Thor started, genuinely surprised. He broke into a grin. “Jane Foster,” he said. “It is good to see you again.” Loki wanted to rip that grin off Thor’s face. Jane glanced to Loki. He met her gaze and nodded in what he hoped was an encouraging manner.
“This mortal managed to find and activate the Aether,” Odin said. “Loki found her and brought her to Asgard, that we might remove it.”
“Ahh,” Thor said. “Sweet Jane Foster. It seems your curiosity has finally betrayed you.”
“You’d know all about that, wouldn’t you, Thor,” she replied, her voice was strong, betraying only a slight wobble. Loki once again found himself admiring this tiny creature. And the power surging through her, he admired that, too.
Thor chuckled, a dark laugh full of promise, and Loki saw Jane shiver. “Enough,” he said, stepping forward to Thor’s side and staring him down. “Enough, Thor. Leave her be.”
“Getting attached, brother?” He leaned forward, into Loki’s space. “Remember—I was there first.”
Loki’s lip curled, but he said nothing. Instead, he looked to their father. Odin was watching the drama play out, face creased in disapproval. “Thor, you will be sent to the prisons to await future sentencing,” he pronounced. “You will remain there unless we have need of your skill. Loki, you will take him.” Loki bowed, and found himself wondering if Odin would have felt it as keenly if he had been the betraying son. He glanced to Jane before ordering the guards to place Thor in chains; a healer was at her side, bundling her away from the throne room. Loki turned back to Thor. Somehow he doubted it.

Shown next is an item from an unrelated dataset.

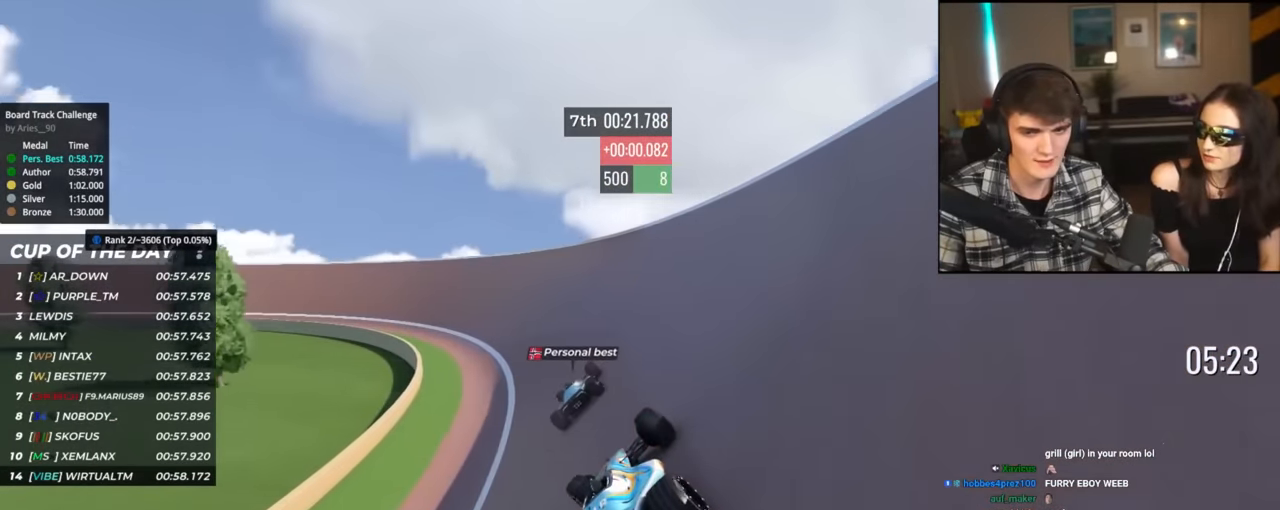
{"keys": ["left", "up"], "events": []}
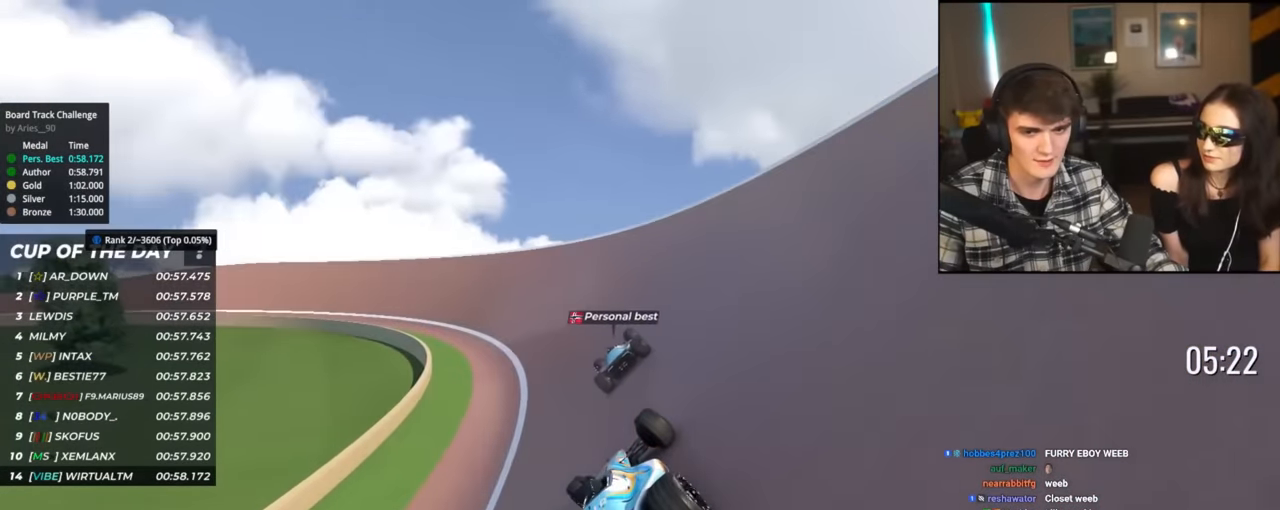
{"keys": ["left", "up"], "events": [[117, "up", "up"], [167, "up", "down"]]}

The procession was a quiet one. Loki led the way, followed by the soft jangling of Thor’s chains and the clank of the guards’ armor. The earlier silence of the city had dissolved in the wake of the all-clear sirens, the shock of the skirmish with the Svartálfar sharp in people’s minds and on their tongues. Everywhere neighbors were chatting over walls and on street corners, and the taverns and restaurants were full to bursting despite the threat of war. The noise only grew as the procession passed, and rumors flew that the crown prince had been spotted leading his disgraced elder brother to the Hall of Justice in chains. Loki read the curiosity in their faces, and the fear and hope as they looked upon Thor.
“It seems my people have not forgotten me,” Thor called forward. Loki ignored him, schooling his face to impassivity, and picked up the pace out of spite.
The Hall of Justice was a shining dome of a building, lined all about with colonnades and reflecting pools. Loki strode up the stairs to the main entrance; Forseti and Tyr were waiting. Chief Justice and Commander of the Einherjar respectively, they looked upon Thor with grim faces.
“Returned, has he?” Forseti said, his golden head tilting in interest.
Loki turned to look back at Thor, standing nonchalantly between his guards as though he weren’t dragging near his weight in chains. “Father has decreed he’ll be kept imprisoned until his punishment is decided.”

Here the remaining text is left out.